As such, we remain confident with our call that the market can see some 0.4-0.5 million sq. m of new warehouses come online this year in spite of a seemingly soft start of the year, as our contact with market participants and our own pipeline are indicative of another strong year.
Overall, while Bucharest has remained at the forefront of demand in recent years, we believe that the market is ready to shift towards a much more diversified approach. Unfortunately, progress in terms of infrastructure works remains uneven and given the limited state budget room to accommodate such large investments, we do not expect any major breakthroughs in the next couple of years (just to detail, a breakthrough would be a complete highway on the North-South or East-West axis).

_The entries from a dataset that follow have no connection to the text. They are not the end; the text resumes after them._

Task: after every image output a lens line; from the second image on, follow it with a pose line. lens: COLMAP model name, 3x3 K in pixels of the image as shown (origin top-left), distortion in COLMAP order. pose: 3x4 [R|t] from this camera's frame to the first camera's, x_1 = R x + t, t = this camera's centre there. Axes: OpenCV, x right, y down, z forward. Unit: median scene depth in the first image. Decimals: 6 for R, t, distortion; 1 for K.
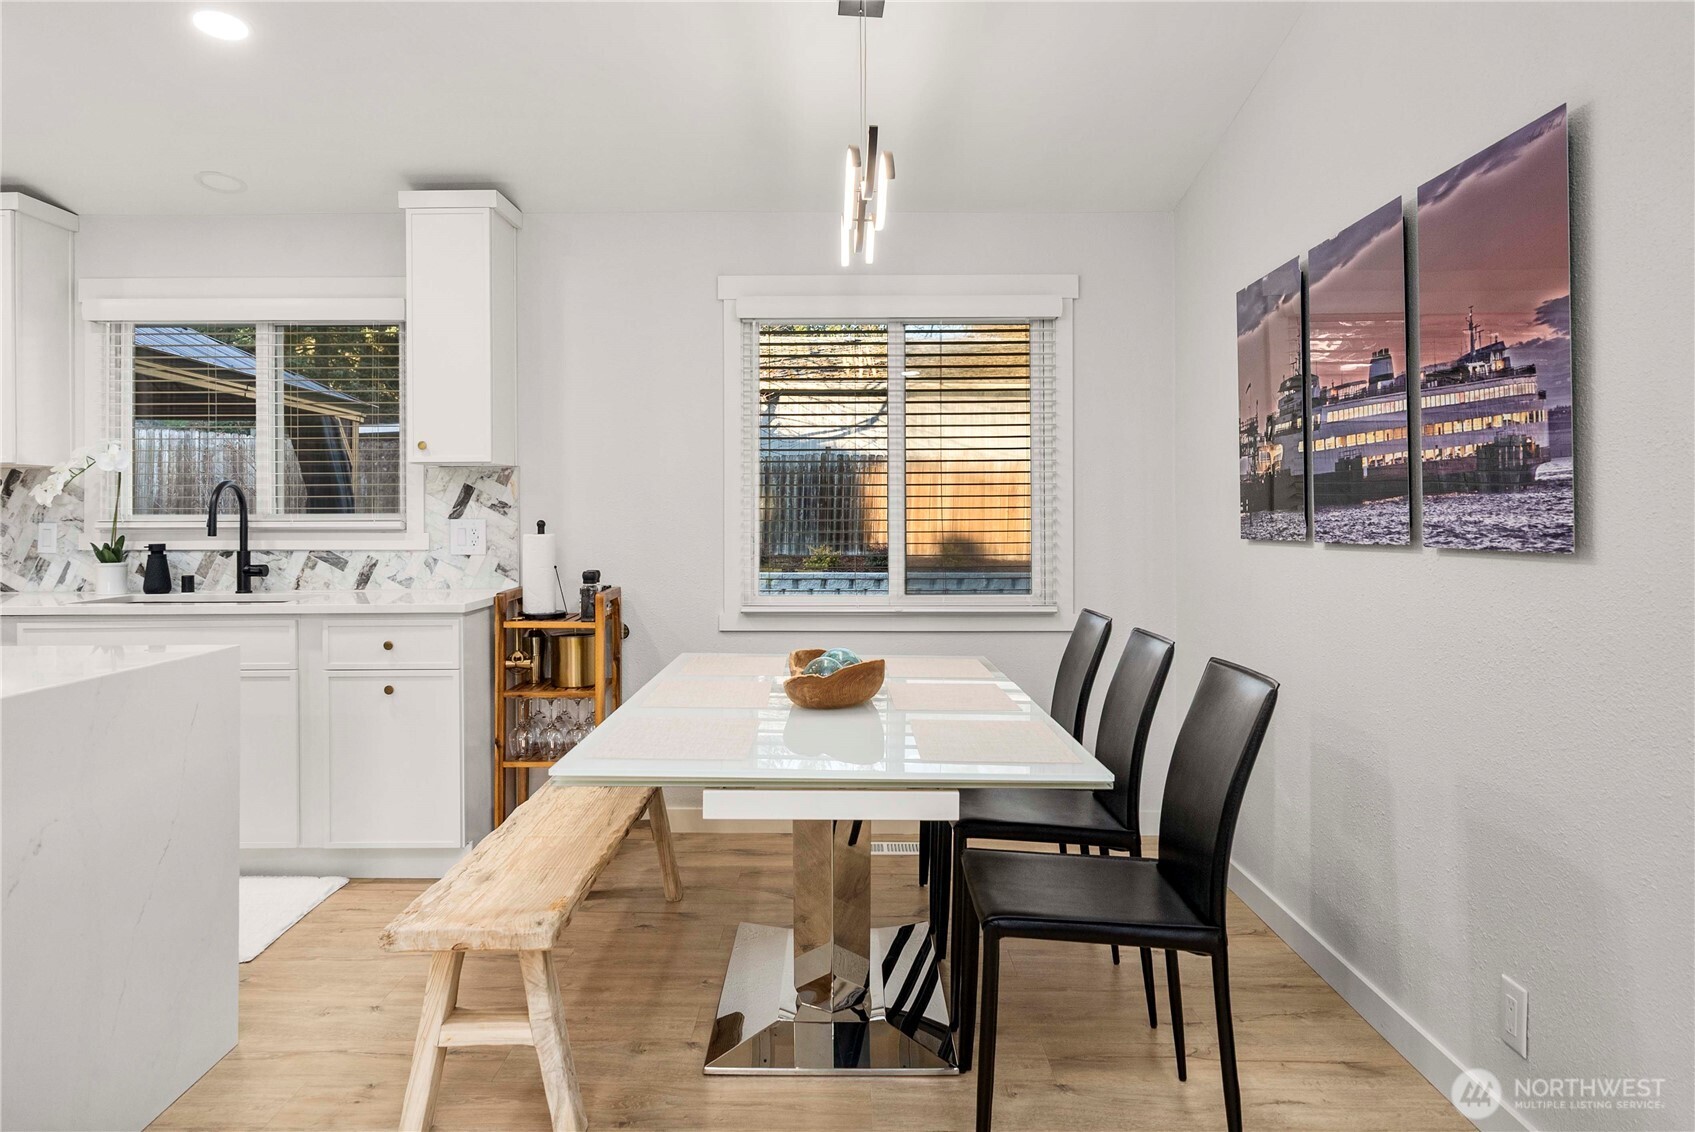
lens RADIAL K [[1158.9, 0, 826.2], [0, 1158.9, 502.2], [0, 0, 1]] dist [0.000480, 0.000046]
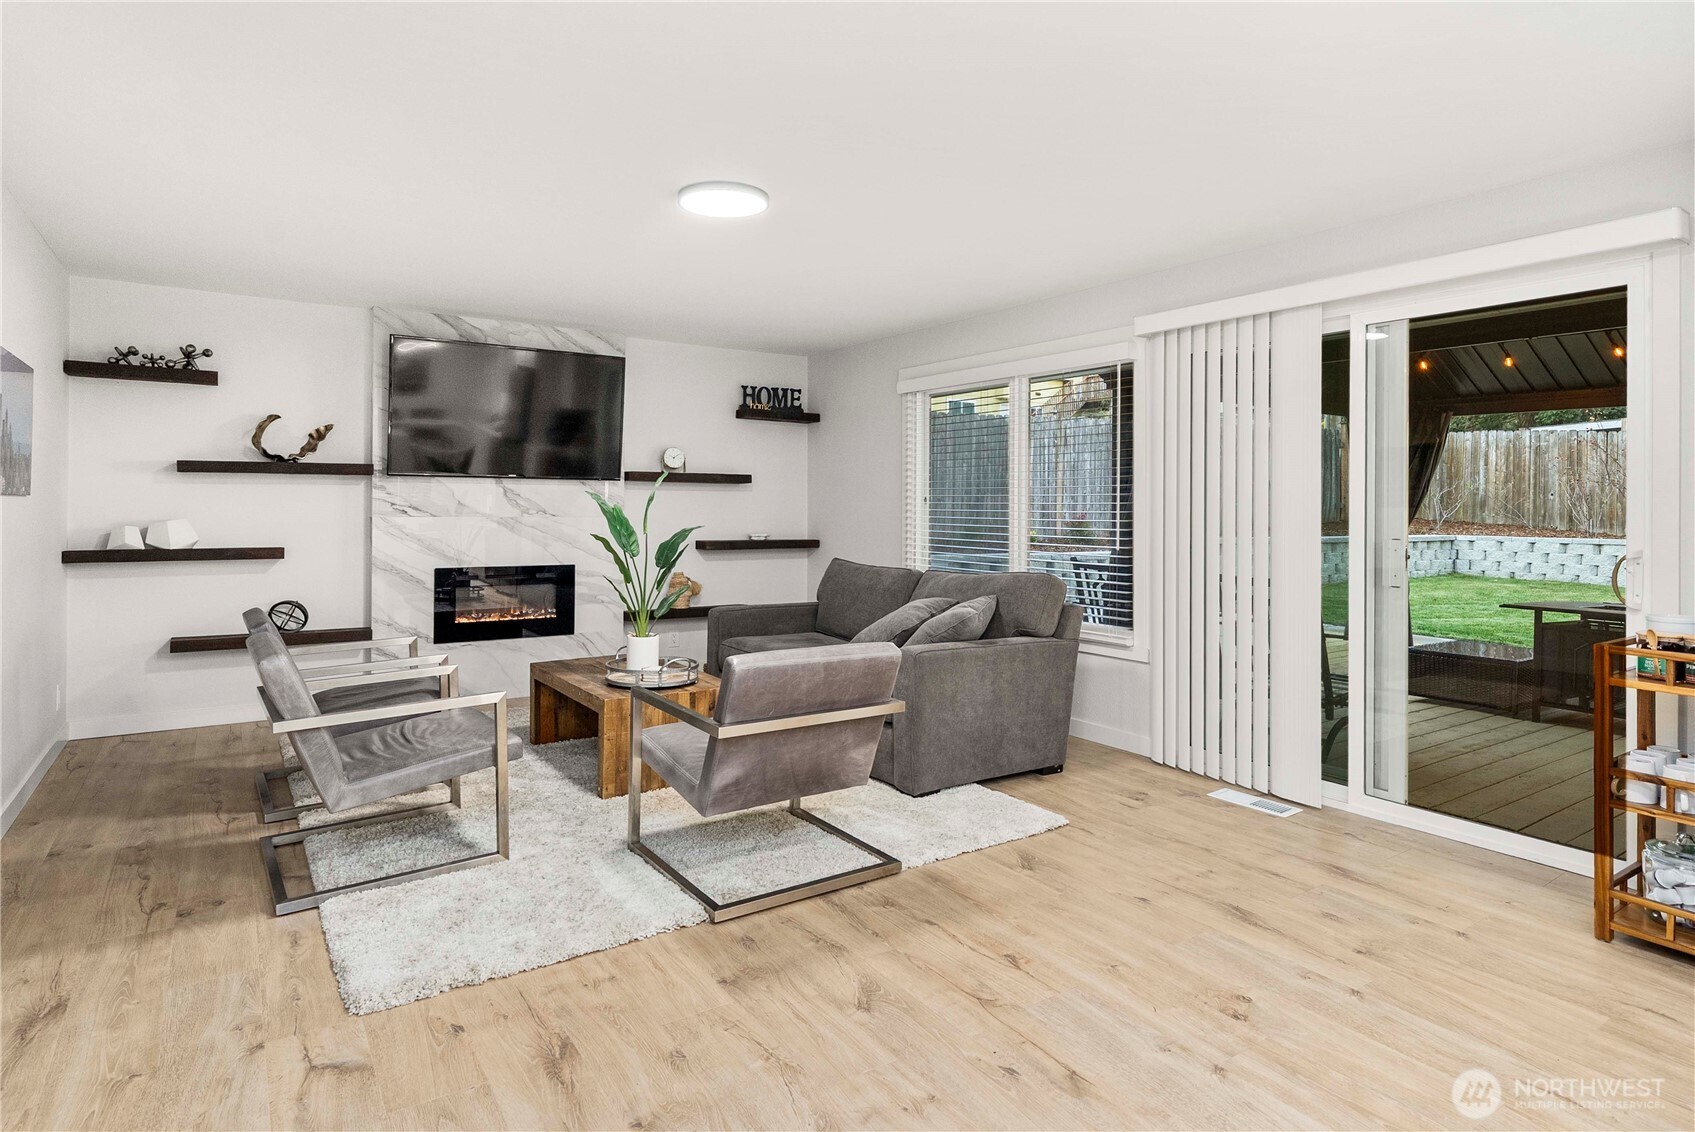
lens RADIAL K [[907.6, 0, 845.9], [0, 907.6, 504.7], [0, 0, 1]] dist [-0.001146, -0.000068]
pose [[0.566828, 0.000839, -0.823836, -1.064989], [0.003889, 0.999986, 0.003694, 0.000583], [0.823827, -0.005298, 0.566817, 0.177254]]
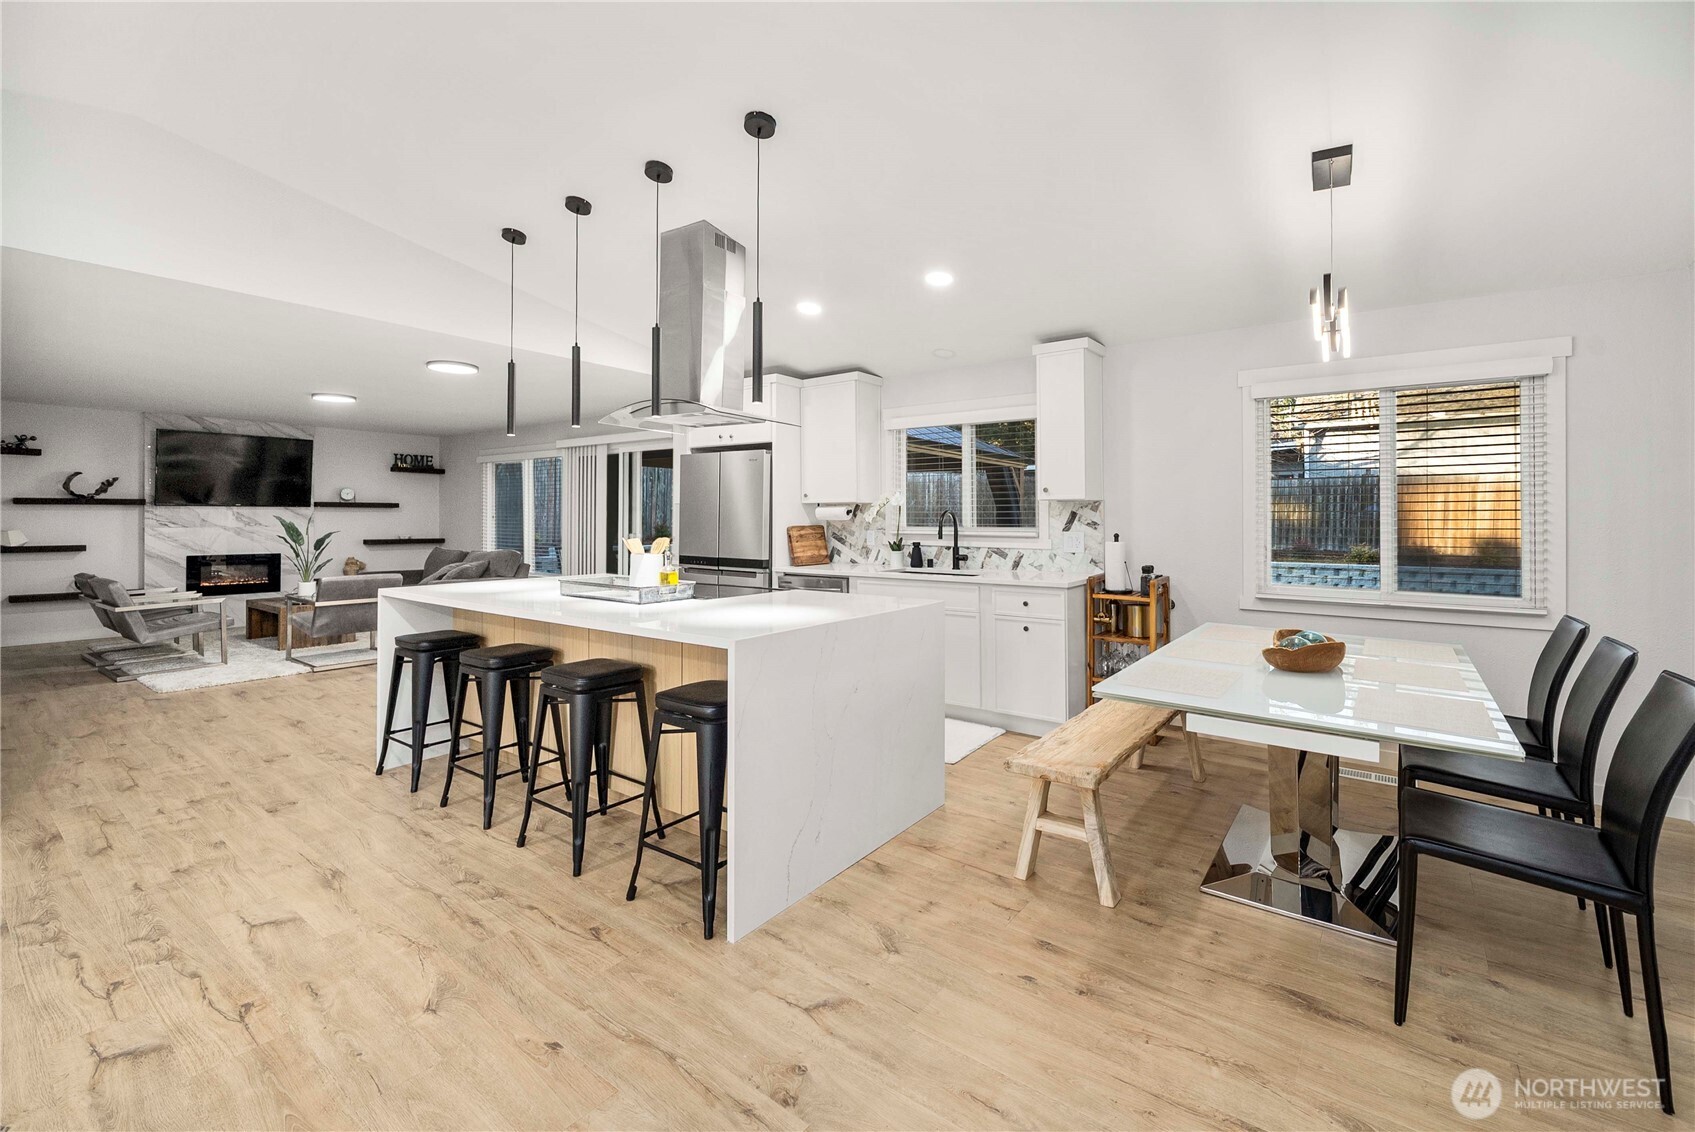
lens RADIAL K [[722.2, 0, 846.6], [0, 722.2, 511.2], [0, 0, 1]] dist [-0.009724, 0.000498]
pose [[0.801965, -0.002376, -0.597366, 0.056689], [0.004789, 0.999986, 0.002452, -0.019897], [0.597352, -0.004827, 0.801965, -0.047784]]
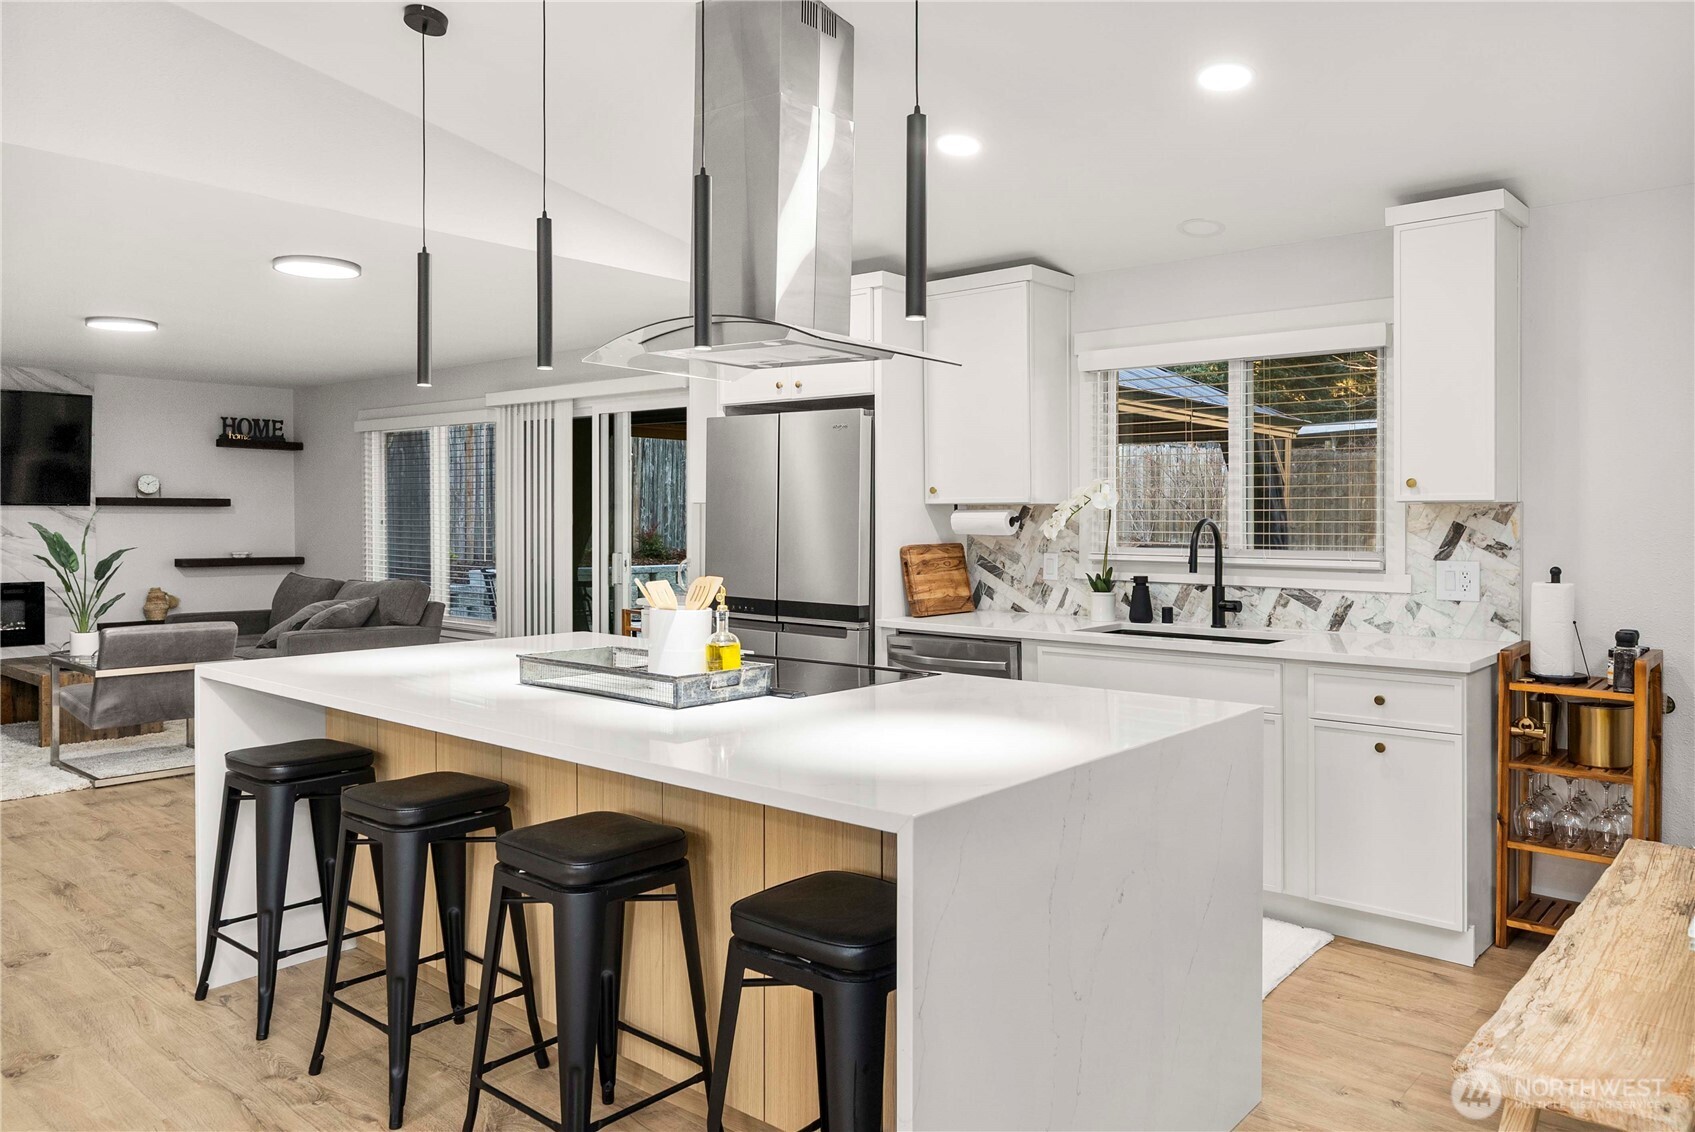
lens RADIAL K [[1171.8, 0, 850.8], [0, 1171.8, 533.7], [0, 0, 1]] dist [-0.006064, -0.000444]
pose [[0.758540, 0.013570, -0.651485, -0.076458], [0.004852, 0.999638, 0.026472, -0.033397], [0.651608, -0.023241, 0.758200, 0.005859]]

(Source: www2.colliers.com)
Investment Market in Bucharest in Q1 2019
The Q1 2019 property investment volume for Romania is estimated at circa €119.5 million, a value almost three times the one registered in the same period of 2018 (€44 million). Moreover, there are a number of transactions in different stages of negotiations that will most likely be concluded during the remainder of 2019.
In comparison with Q1 2018, the number of transactions decreased, however, the average deal size increased, standing at approximately €40 million. Bucharest accounted for less than 4% of the total investment volume, mainly due to a very large retail portfolio transaction that closed during Q1 in various regional cities.
Market volumes were dominated by retail transactions (almost 95%), while office accounted for less than 4%. The largest transaction registered in the first quarter of 2019 was the acquisition of a retail portfolio, comprising 9 shopping centers totaling 68,000 sq. m in the regional cities of Romania.
The macro-economic forecast for Romania continues to be positive, despite some recent concerns.
On the financing side, terms and conditions are getting closer to what can be expected in the core CEE markets.
Consequently, sentiment is strong, with a total volume for 2019 estimated to surpass to the €1.1 billion mark. Prime office yields are at 7.25%, prime retail yields at 7.0%, while prime industrial yields are at 8.25%. Yields for retail are at the same level as 12 months ago, while office and industrial yields have compressed by 25 bps over the year. There is a very soft downward pressure on yields, however, in 2019 we do not expect any compression due to the lack of prime product transactions.